One of the techniques often used in intention, manifestation, and Law of Attraction effort is the concept of visualization – we couple our intentions with visualizing positive outcomes to achieve the manifestation of what we want. In fact, I used this technique in a primitive way to achieve many of the earlier desires in my life. In other words, until I became interested in the Law of Attraction as an intellectual concept I did it intuitively. My method was essentially daydreaming about things I wanted, particularly in the area of specific goals I was setting my sights on. One example is being successful in getting a particular job.
My career has been entirely in communications, particularly the written word and publishing. I am currently an independent communications consultant and have been so since the late 1980’s and tackle pretty well any communications project or contract that involves writing in any way.
One of my earliest ambitions was to be an editor of one of the specialty magazines in the publishing company I was working for at the time. So, not being familiar with formal visualization techniques, I simply daydreamed about being an editor and imagined what it would be like, while at the same time, through my work as an editorial assistant, I was developing the skill package I would need as an editor.

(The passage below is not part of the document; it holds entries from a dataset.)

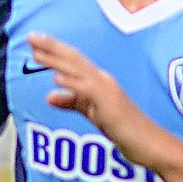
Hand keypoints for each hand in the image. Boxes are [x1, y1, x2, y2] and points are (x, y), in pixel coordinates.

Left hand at [30, 32, 142, 149]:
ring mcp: (108, 92)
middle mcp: (104, 81)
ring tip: (37, 52)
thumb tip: (49, 95)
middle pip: (74, 59)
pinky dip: (72, 83)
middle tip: (31, 36)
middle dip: (52, 47)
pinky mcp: (110, 106)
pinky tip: (57, 78)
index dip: (54, 50)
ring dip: (57, 61)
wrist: (152, 145)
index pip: (73, 61)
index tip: (35, 42)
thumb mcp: (94, 114)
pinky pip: (88, 91)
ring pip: (79, 71)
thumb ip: (73, 102)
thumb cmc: (127, 131)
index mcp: (100, 82)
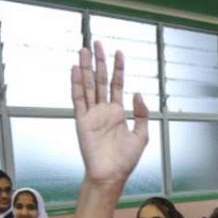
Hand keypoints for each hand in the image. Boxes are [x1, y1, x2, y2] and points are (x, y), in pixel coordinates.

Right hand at [73, 41, 149, 186]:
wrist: (111, 175)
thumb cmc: (125, 160)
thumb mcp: (141, 135)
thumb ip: (141, 114)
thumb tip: (138, 93)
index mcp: (117, 113)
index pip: (117, 85)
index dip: (118, 69)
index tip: (119, 52)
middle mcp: (103, 110)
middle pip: (101, 80)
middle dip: (99, 61)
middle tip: (97, 43)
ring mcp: (92, 114)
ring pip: (88, 85)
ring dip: (86, 67)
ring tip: (84, 50)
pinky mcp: (82, 121)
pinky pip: (79, 99)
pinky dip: (77, 84)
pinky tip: (76, 70)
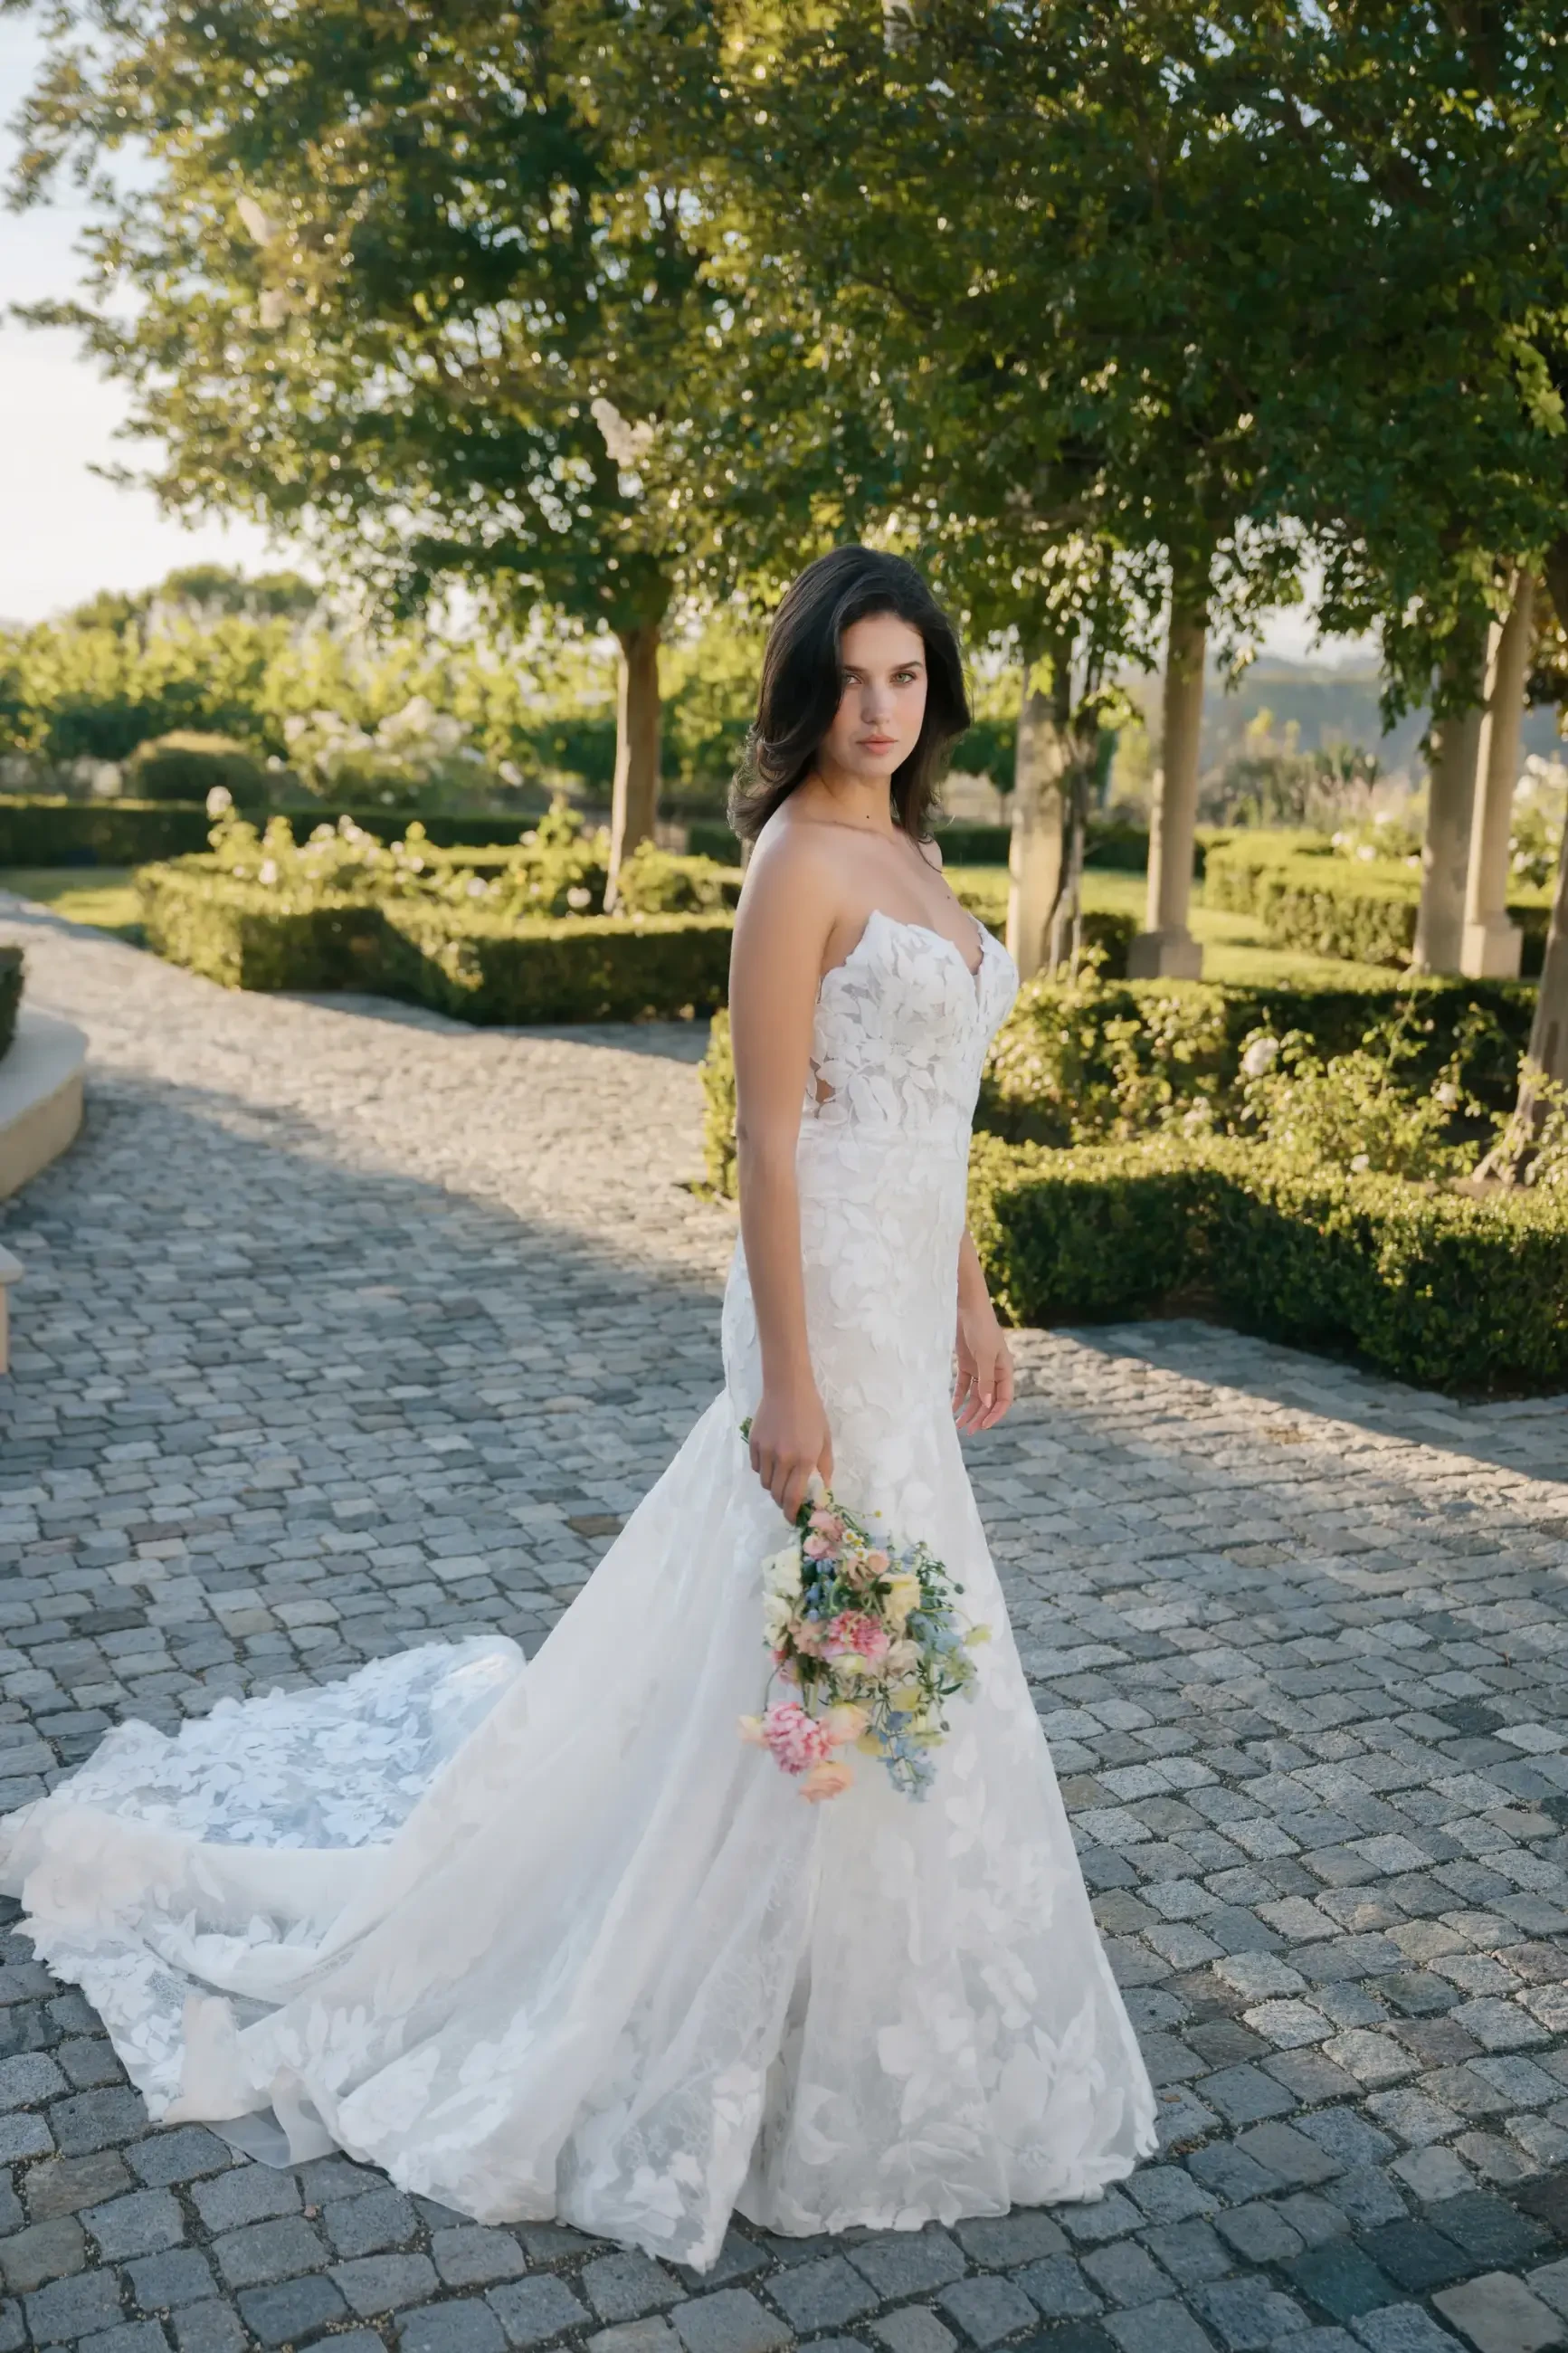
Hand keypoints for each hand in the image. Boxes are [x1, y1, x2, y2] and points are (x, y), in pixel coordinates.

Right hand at [749, 1382, 833, 1520]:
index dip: (792, 1513)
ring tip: (780, 1478)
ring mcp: (766, 1452)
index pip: (793, 1497)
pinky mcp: (753, 1444)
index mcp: (804, 1460)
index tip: (793, 1519)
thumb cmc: (811, 1412)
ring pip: (764, 1482)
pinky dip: (763, 1470)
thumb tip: (824, 1489)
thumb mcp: (825, 1439)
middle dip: (782, 1502)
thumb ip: (824, 1466)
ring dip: (772, 1486)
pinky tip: (771, 1461)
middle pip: (776, 1494)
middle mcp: (783, 1459)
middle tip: (788, 1501)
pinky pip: (755, 1467)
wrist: (787, 1388)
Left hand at [953, 1304, 1013, 1432]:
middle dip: (979, 1416)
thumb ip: (986, 1381)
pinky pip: (963, 1386)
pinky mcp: (966, 1364)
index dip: (995, 1414)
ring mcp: (980, 1368)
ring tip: (958, 1425)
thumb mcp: (985, 1355)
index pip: (1004, 1399)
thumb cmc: (981, 1328)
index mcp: (1005, 1370)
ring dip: (968, 1410)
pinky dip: (958, 1397)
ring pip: (976, 1396)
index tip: (983, 1426)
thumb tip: (988, 1404)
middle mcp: (994, 1372)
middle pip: (988, 1400)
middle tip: (967, 1431)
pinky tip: (951, 1409)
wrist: (967, 1306)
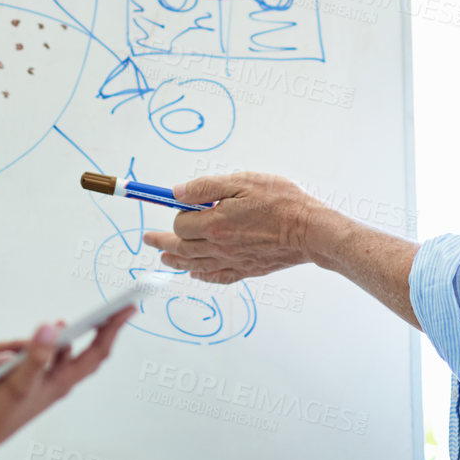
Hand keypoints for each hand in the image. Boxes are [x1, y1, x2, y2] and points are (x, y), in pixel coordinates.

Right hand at [0, 310, 133, 459]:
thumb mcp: (16, 383)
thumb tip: (52, 327)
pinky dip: (58, 344)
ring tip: (93, 320)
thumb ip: (35, 356)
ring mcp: (44, 382)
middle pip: (90, 353)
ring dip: (81, 336)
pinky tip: (54, 336)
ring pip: (71, 356)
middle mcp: (57, 382)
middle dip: (103, 330)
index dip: (114, 329)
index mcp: (61, 382)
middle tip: (115, 310)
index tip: (129, 308)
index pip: (97, 352)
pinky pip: (52, 359)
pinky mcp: (30, 382)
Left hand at [143, 172, 325, 283]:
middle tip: (148, 239)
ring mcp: (232, 261)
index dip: (178, 212)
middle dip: (162, 241)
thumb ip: (207, 188)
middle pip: (182, 247)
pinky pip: (217, 277)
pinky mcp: (246, 269)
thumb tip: (177, 193)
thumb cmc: (282, 202)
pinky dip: (202, 275)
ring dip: (175, 260)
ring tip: (163, 257)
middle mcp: (219, 247)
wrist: (311, 230)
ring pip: (194, 264)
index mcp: (215, 224)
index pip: (181, 223)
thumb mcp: (243, 182)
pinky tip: (196, 273)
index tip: (181, 204)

After a few years, I achieved my ambition, and then started daydreaming about being a publisher, which in turn happened a number of years later. I followed the same pattern for years. Wanting something, daydreaming about what it would be like having it, and then getting it. It was a somewhat primitive approach, but essentially without realizing it I was applying some of the basic principles of intention, manifestation, and visualization, each one of the concepts being key to success with the Law of Attraction. If I had concentrated and visualized on all of the negative reasons standing in the way of becoming an editor or publisher, I doubt that I would have made the progress that I did.
I’ll close this with a comment from Claude M. Bristol, author of The Magic of Believing: “Happiness is wholly independent of position, wealth, or materials possessions. It is a state of mind which we ourselves have the power to control – and that control lies with our thinking.”